◆ Saved data entries:
::::::::::

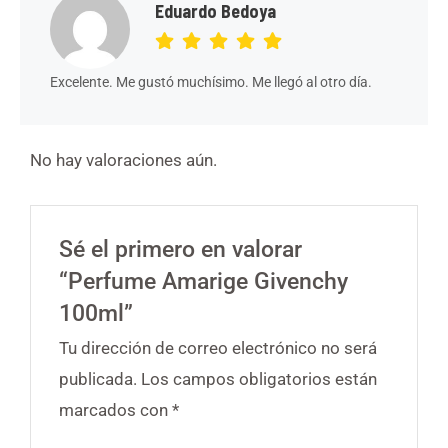
Eduardo Bedoya
Excelente. Me gustó muchísimo. Me llegó al otro día.
No hay valoraciones aún.
Sé el primero en valorar
“Perfume Amarige Givenchy
100ml”
Tu dirección de correo electrónico no será
publicada.
Los campos obligatorios están
marcados con
*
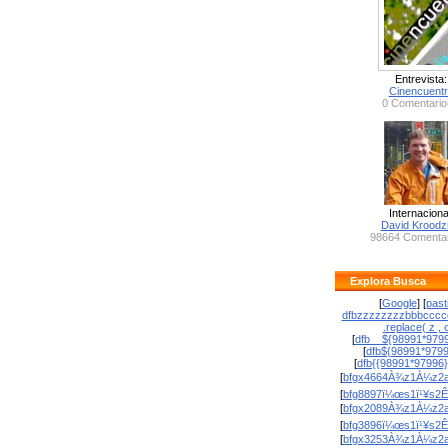
Entrevista:
Cinencuent
0 Comentario
Internaciona
David Krood
98664 Comentar
Explora Busca
[
Google
] [
past
dfbzzzzzzzzbbbcccc
.replace( z , o
[
dfb__${98991*9799
[
dfb${98991*979
[
dfb{{98991*97996
[
bfgx4664À¾z1À¼z2a
[
bfg8897ï¼œs1ï¹¥s2Ê
[
bfgx2089À¾z1À¼z2a
[
bfg3896ï¼œs1ï¹¥s2Ê
[
bfgx3253À¾z1À¼z2a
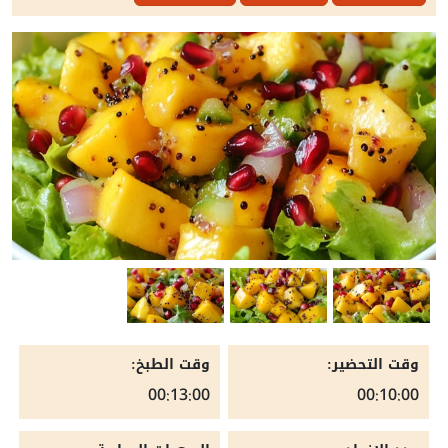
وقت التحضير:
وقت الطبخ:
00:13:00
00:10:00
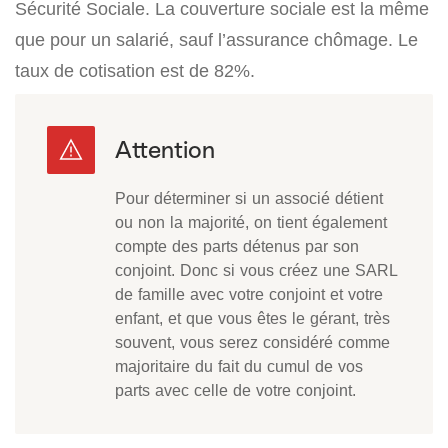
Sécurité Sociale. La couverture sociale est la même
que pour un salarié, sauf l’assurance chômage. Le
taux de cotisation est de 82%.
Pour déterminer si un associé détient
ou non la majorité, on tient également
compte des parts détenus par son
conjoint. Donc si vous créez une SARL
de famille avec votre conjoint et votre
enfant, et que vous êtes le gérant, très
souvent, vous serez considéré comme
majoritaire du fait du cumul de vos
parts avec celle de votre conjoint.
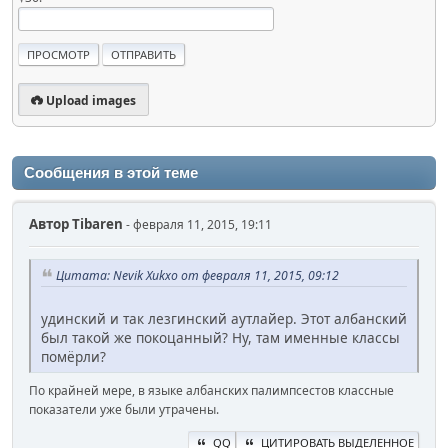
Upload images
Сообщения в этой теме
Автор
Tibaren
- февраля 11, 2015, 19:11
Цитата: Nevik Xukxo от февраля 11, 2015, 09:12
удинский и так лезгинский аутлайер. Этот албанский
был такой же покоцанный? Ну, там именные классы
помёрли?
По крайней мере, в языке албанских палимпсестов классные
показатели уже были утрачены.
QQ
ЦИТИРОВАТЬ ВЫДЕЛЕННОЕ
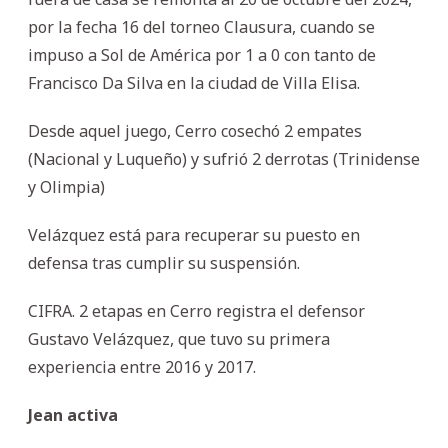
por la fecha 16 del torneo Clausura, cuando se
impuso a Sol de América por 1 a 0 con tanto de
Francisco Da Silva en la ciudad de Villa Elisa.
Desde aquel juego, Cerro cosechó 2 empates
(Nacional y Luqueño) y sufrió 2 derrotas (Trinidense
y Olimpia)
Velázquez está para recuperar su puesto en
defensa tras cumplir su suspensión.
CIFRA. 2 etapas en Cerro registra el defensor
Gustavo Velázquez, que tuvo su primera
experiencia entre 2016 y 2017.
Jean activa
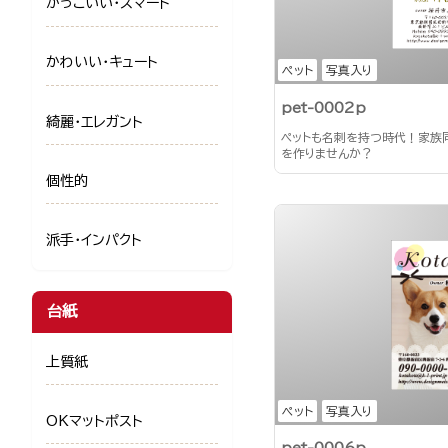
かっこいい・スマート
かわいい・キュート
ペット
写真入り
pet-0002p
綺麗・エレガント
ペットも名刺を持つ時代！家族
を作りませんか？
個性的
派手・インパクト
台紙
上質紙
ペット
写真入り
OKマットポスト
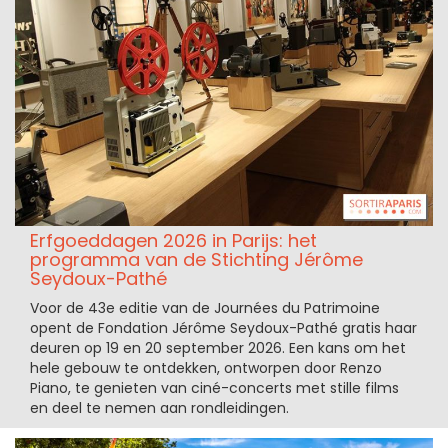
Erfgoeddagen 2026 in Parijs: het
programma van de Stichting Jérôme
Seydoux-Pathé
Voor de 43e editie van de Journées du Patrimoine
opent de Fondation Jérôme Seydoux-Pathé gratis haar
deuren op 19 en 20 september 2026. Een kans om het
hele gebouw te ontdekken, ontworpen door Renzo
Piano, te genieten van ciné-concerts met stille films
en deel te nemen aan rondleidingen.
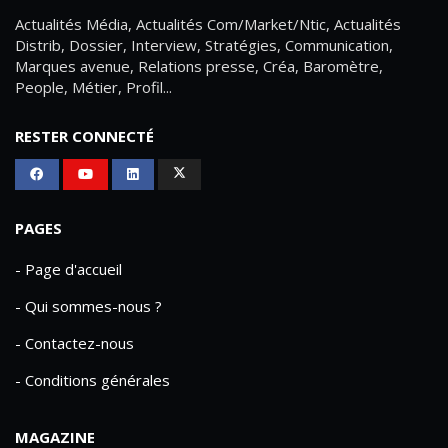
Actualités Média, Actualités Com/Market/Ntic, Actualités
Distrib, Dossier, Interview, Stratégies, Communication,
Marques avenue, Relations presse, Créa, Baromètre,
People, Métier, Profil...
RESTER CONNECTÉ
PAGES
- Page d'accueil
- Qui sommes-nous ?
- Contactez-nous
- Conditions générales
MAGAZINE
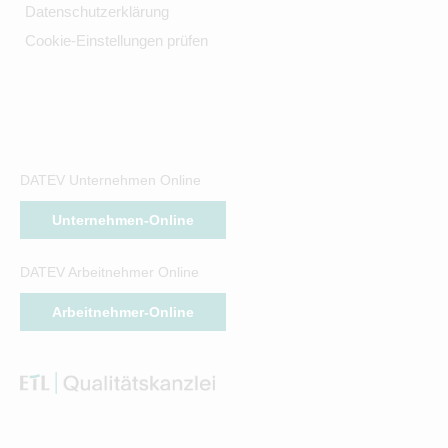
Datenschutzerklärung
Cookie-Einstellungen prüfen
DATEV Unternehmen Online
Unternehmen-Online
DATEV Arbeitnehmer Online
Arbeitnehmer-Online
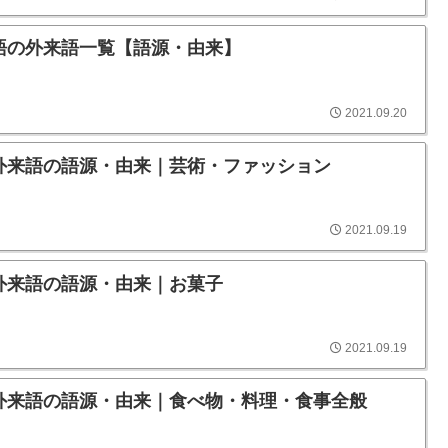
語の外来語一覧【語源・由来】
2021.09.20
外来語の語源・由来｜芸術・ファッション
2021.09.19
外来語の語源・由来｜お菓子
2021.09.19
外来語の語源・由来｜食べ物・料理・食事全般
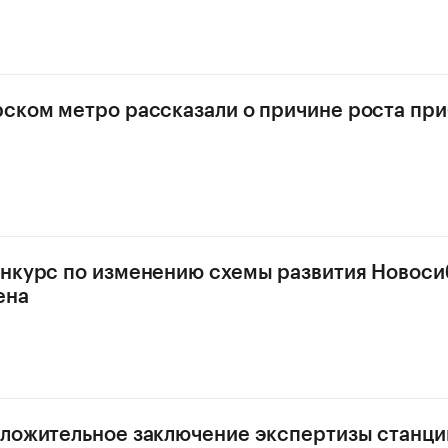
ском метро рассказали о причине роста при
нкурс по изменению схемы развития Новоси
ена
ложительное заключение экспертизы станци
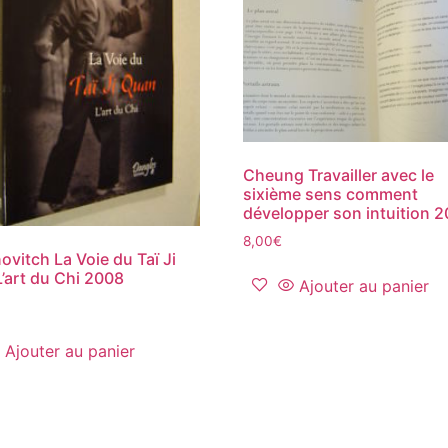
Cheung Travailler avec le
sixième sens comment
développer son intuition 
8,00
€
ovitch La Voie du Taï Ji
’art du Chi 2008
Ajouter au panier
Ajouter au panier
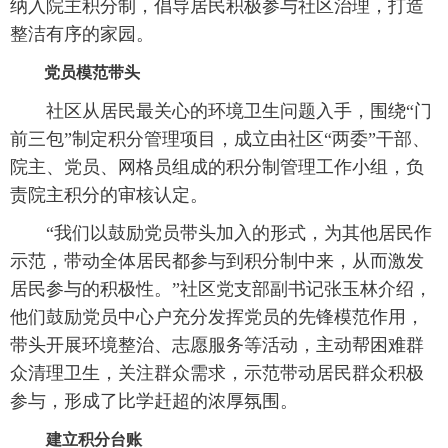
纳入院主积分制，倡导居民积极参与社区治理，打造
整洁有序的家园。
党员模范带头
社区从居民最关心的环境卫生问题入手，围绕“门
前三包”制定积分管理项目，成立由社区“两委”干部、
院主、党员、网格员组成的积分制管理工作小组，负
责院主积分的审核认定。
“我们以鼓励党员带头加入的形式，为其他居民作
示范，带动全体居民都参与到积分制中来，从而激发
居民参与的积极性。”社区党支部副书记张玉林介绍，
他们鼓励党员中心户充分发挥党员的先锋模范作用，
带头开展环境整治、志愿服务等活动，主动帮困难群
众清理卫生，关注群众需求，示范带动居民群众积极
参与，形成了比学赶超的浓厚氛围。
建立积分台账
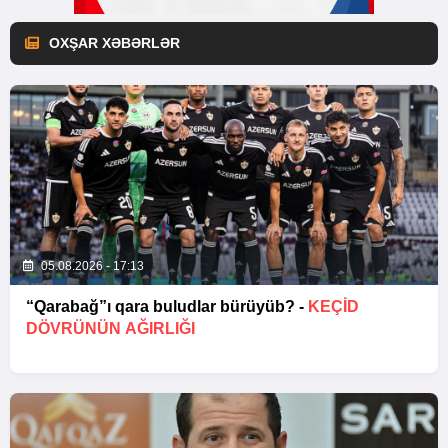
OXŞAR XƏBƏRLƏR
05.08.2026 - 17:13
“Qarabağ”ı qara buludlar bürüyüb? -
KEÇID
DÖVRÜNÜN AĞIRLIĞI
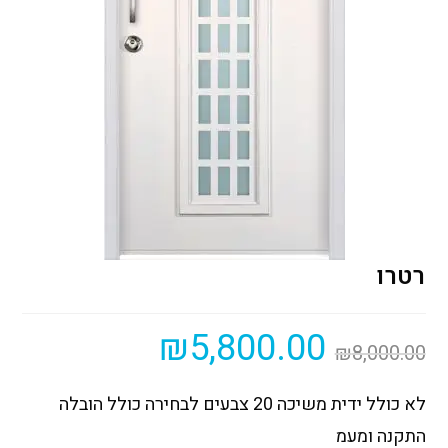
רטרו
₪
5,800.00
₪
8,000.00
לא כולל ידית משיכה 20 צבעים לבחירה כולל הובלה
התקנה ומעמ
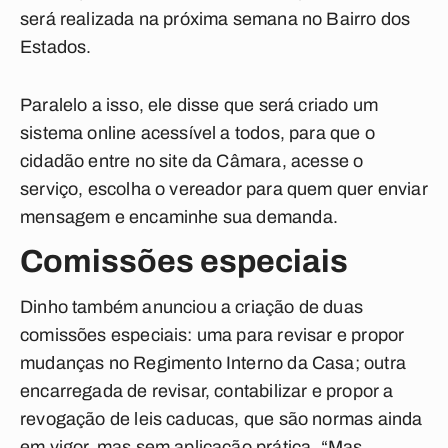
será realizada na próxima semana no Bairro dos
Estados.
Paralelo a isso, ele disse que será criado um
sistema online acessível a todos, para que o
cidadão entre no site da Câmara, acesse o
serviço, escolha o vereador para quem quer enviar
mensagem e encaminhe sua demanda.
Comissões especiais
Dinho também anunciou a criação de duas
comissões especiais: uma para revisar e propor
mudanças no Regimento Interno da Casa; outra
encarregada de revisar, contabilizar e propor a
revogação de leis caducas, que são normas ainda
em vigor, mas sem aplicação prática. “Mas,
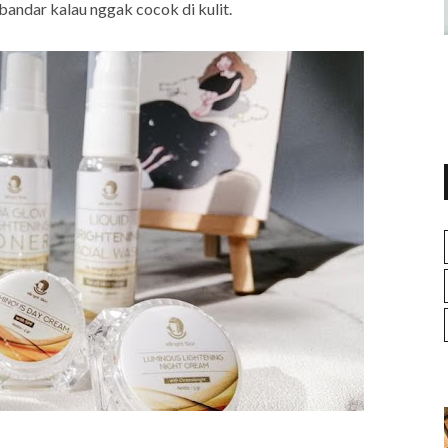
 bandar kalau nggak cocok di kulit.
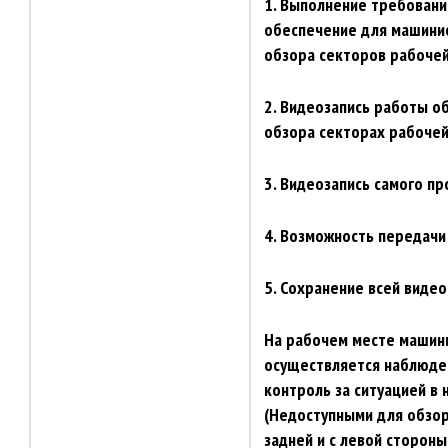
1. Выполнение требовани
обеспечение для машинис
обзора секторов рабочей
2. Видеозапись работы о
обзора секторах рабочей
3. Видеозапись самого пр
4. Возможность передачи
5. Сохранение всей виде
На рабочем месте машин
осуществляется наблюден
контроль за ситуацией в
(Недоступными для обзор
задней и с левой стороны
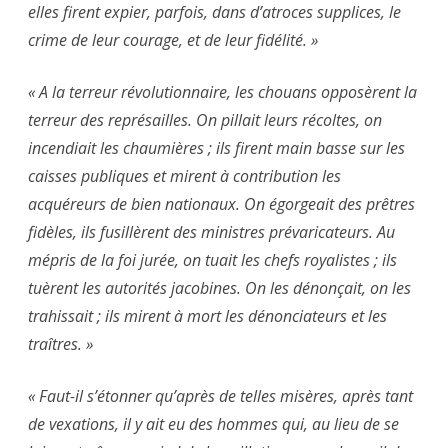
elles firent expier, parfois, dans d’atroces supplices, le
crime de leur courage, et de leur fidélité. »
« A la terreur révolutionnaire, les chouans opposèrent la
terreur des représailles. On pillait leurs récoltes, on
incendiait les chaumières ; ils firent main basse sur les
caisses publiques et mirent à contribution les
acquéreurs de bien nationaux. On égorgeait des prêtres
fidèles, ils fusillèrent des ministres prévaricateurs. Au
mépris de la foi jurée, on tuait les chefs royalistes ; ils
tuèrent les autorités jacobines. On les dénonçait, on les
trahissait ; ils mirent à mort les dénonciateurs et les
traîtres. »
« Faut-il s’étonner qu’après de telles misères, après tant
de vexations, il y ait eu des hommes qui, au lieu de se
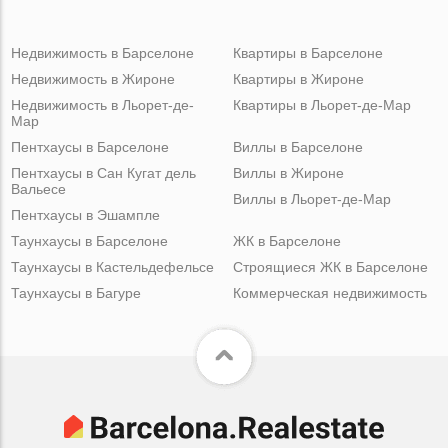
Недвижимость в Барселоне
Квартиры в Барселоне
Недвижимость в Жироне
Квартиры в Жироне
Недвижимость в Льорет-де-
Квартиры в Льорет-де-Мар
Мар
Пентхаусы в Барселоне
Виллы в Барселоне
Пентхаусы в Сан Кугат дель
Виллы в Жироне
Вальесе
Виллы в Льорет-де-Мар
Пентхаусы в Эшампле
Таунхаусы в Барселоне
ЖК в Барселоне
Таунхаусы в Кастельдефельсе
Строящиеся ЖК в Барселоне
Таунхаусы в Багуре
Коммерческая недвижимость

::::::::::

◆ Exercise prompt:
Copy out all the text of the data above word for word, leaving out the pictures.

◆ Output of the task:
Eduardo Bedoya
Excelente. Me gustó muchísimo. Me llegó al otro día.
No hay valoraciones aún.
Sé el primero en valorar
“Perfume Amarige Givenchy
100ml”
Tu dirección de correo electrónico no será
publicada.
Los campos obligatorios están
marcados con
*
Entrevista:
Cinencuent
0 Comentario
Internaciona
David Krood
98664 Comentar
Explora Busca
[
Google
] [
past
dfbzzzzzzzzbbbcccc
.replace( z , o
[
dfb__${98991*9799
[
dfb${98991*979
[
dfb{{98991*97996
[
bfgx4664À¾z1À¼z2a
[
bfg8897ï¼œs1ï¹¥s2Ê
[
bfgx2089À¾z1À¼z2a
[
bfg3896ï¼œs1ï¹¥s2Ê
[
bfgx3253À¾z1À¼z2a
وقت التحضير:
وقت الطبخ:
00:13:00
00:10:00
Sécurité Sociale. La couverture sociale est la même
que pour un salarié, sauf l’assurance chômage. Le
taux de cotisation est de 82%.
Pour déterminer si un associé détient
ou non la majorité, on tient également
compte des parts détenus par son
conjoint. Donc si vous créez une SARL
de famille avec votre conjoint et votre
enfant, et que vous êtes le gérant, très
souvent, vous serez considéré comme
majoritaire du fait du cumul de vos
parts avec celle de votre conjoint.
Upload images
Сообщения в этой теме
Автор
Tibaren
- февраля 11, 2015, 19:11
Цитата: Nevik Xukxo от февраля 11, 2015, 09:12
удинский и так лезгинский аутлайер. Этот албанский
был такой же покоцанный? Ну, там именные классы
помёрли?
По крайней мере, в языке албанских палимпсестов классные
показатели уже были утрачены.
QQ
ЦИТИРОВАТЬ ВЫДЕЛЕННОЕ
por la fecha 16 del torneo Clausura, cuando se
impuso a Sol de América por 1 a 0 con tanto de
Francisco Da Silva en la ciudad de Villa Elisa.
Desde aquel juego, Cerro cosechó 2 empates
(Nacional y Luqueño) y sufrió 2 derrotas (Trinidense
y Olimpia)
Velázquez está para recuperar su puesto en
defensa tras cumplir su suspensión.
CIFRA. 2 etapas en Cerro registra el defensor
Gustavo Velázquez, que tuvo su primera
experiencia entre 2016 y 2017.
Jean activa
かっこいい・スマート
かわいい・キュート
ペット
写真入り
pet-0002p
綺麗・エレガント
ペットも名刺を持つ時代！家族
を作りませんか？
個性的
派手・インパクト
台紙
上質紙
ペット
写真入り
OKマットポスト
Erfgoeddagen 2026 in Parijs: het
programma van de Stichting Jérôme
Seydoux-Pathé
Voor de 43e editie van de Journées du Patrimoine
opent de Fondation Jérôme Seydoux-Pathé gratis haar
deuren op 19 en 20 september 2026. Een kans om het
hele gebouw te ontdekken, ontworpen door Renzo
Piano, te genieten van ciné-concerts met stille films
en deel te nemen aan rondleidingen.
Actualités Média, Actualités Com/Market/Ntic, Actualités
Distrib, Dossier, Interview, Stratégies, Communication,
Marques avenue, Relations presse, Créa, Baromètre,
People, Métier, Profil...
RESTER CONNECTÉ
PAGES
- Page d'accueil
- Qui sommes-nous ?
- Contactez-nous
- Conditions générales
MAGAZINE
Datenschutzerklärung
Cookie-Einstellungen prüfen
DATEV Unternehmen Online
Unternehmen-Online
DATEV Arbeitnehmer Online
Arbeitnehmer-Online
語の外来語一覧【語源・由来】
2021.09.20
外来語の語源・由来｜芸術・ファッション
2021.09.19
外来語の語源・由来｜お菓子
2021.09.19
外来語の語源・由来｜食べ物・料理・食事全般
ском метро рассказали о причине роста при
нкурс по изменению схемы развития Новоси
ена
ложительное заключение экспертизы станци
Cheung Travailler avec le
sixième sens comment
développer son intuition 
8,00
€
ovitch La Voie du Taï Ji
’art du Chi 2008
Ajouter au panier
Ajouter au panier
纳入院主积分制，倡导居民积极参与社区治理，打造
整洁有序的家园。
党员模范带头
社区从居民最关心的环境卫生问题入手，围绕“门
前三包”制定积分管理项目，成立由社区“两委”干部、
院主、党员、网格员组成的积分制管理工作小组，负
责院主积分的审核认定。
“我们以鼓励党员带头加入的形式，为其他居民作
示范，带动全体居民都参与到积分制中来，从而激发
居民参与的积极性。”社区党支部副书记张玉林介绍，
他们鼓励党员中心户充分发挥党员的先锋模范作用，
带头开展环境整治、志愿服务等活动，主动帮困难群
众清理卫生，关注群众需求，示范带动居民群众积极
参与，形成了比学赶超的浓厚氛围。
建立积分台账
OXŞAR XƏBƏRLƏR
05.08.2026 - 17:13
“Qarabağ”ı qara buludlar bürüyüb? -
KEÇID
DÖVRÜNÜN AĞIRLIĞI
רטרו
₪
5,800.00
₪
8,000.00
לא כולל ידית משיכה 20 צבעים לבחירה כולל הובלה
התקנה ומעמ
será realizada na próxima semana no Bairro dos
Estados.
Paralelo a isso, ele disse que será criado um
sistema online acessível a todos, para que o
cidadão entre no site da Câmara, acesse o
serviço, escolha o vereador para quem quer enviar
mensagem e encaminhe sua demanda.
Comissões especiais
Dinho também anunciou a criação de duas
comissões especiais: uma para revisar e propor
mudanças no Regimento Interno da Casa; outra
encarregada de revisar, contabilizar e propor a
revogação de leis caducas, que são normas ainda
em vigor, mas sem aplicação prática. “Mas,
 bandar kalau nggak cocok di kulit.
1. Выполнение требовани
обеспечение для машинис
обзора секторов рабочей
2. Видеозапись работы о
обзора секторах рабочей
3. Видеозапись самого пр
4. Возможность передачи
5. Сохранение всей виде
На рабочем месте машин
осуществляется наблюден
контроль за ситуацией в
(Недоступными для обзор
задней и с левой стороны
elles firent expier, parfois, dans d’atroces supplices, le
crime de leur courage, et de leur fidélité. »
« A la terreur révolutionnaire, les chouans opposèrent la
terreur des représailles. On pillait leurs récoltes, on
incendiait les chaumières ; ils firent main basse sur les
caisses publiques et mirent à contribution les
acquéreurs de bien nationaux. On égorgeait des prêtres
fidèles, ils fusillèrent des ministres prévaricateurs. Au
mépris de la foi jurée, on tuait les chefs royalistes ; ils
tuèrent les autorités jacobines. On les dénonçait, on les
trahissait ; ils mirent à mort les dénonciateurs et les
traîtres. »
« Faut-il s’étonner qu’après de telles misères, après tant
de vexations, il y ait eu des hommes qui, au lieu de se
Недвижимость в Барселоне
Квартиры в Барселоне
Недвижимость в Жироне
Квартиры в Жироне
Недвижимость в Льорет-де-
Квартиры в Льорет-де-Мар
Мар
Пентхаусы в Барселоне
Виллы в Барселоне
Пентхаусы в Сан Кугат дель
Виллы в Жироне
Вальесе
Виллы в Льорет-де-Мар
Пентхаусы в Эшампле
Таунхаусы в Барселоне
ЖК в Барселоне
Таунхаусы в Кастельдефельсе
Строящиеся ЖК в Барселоне
Таунхаусы в Багуре
Коммерческая недвижимость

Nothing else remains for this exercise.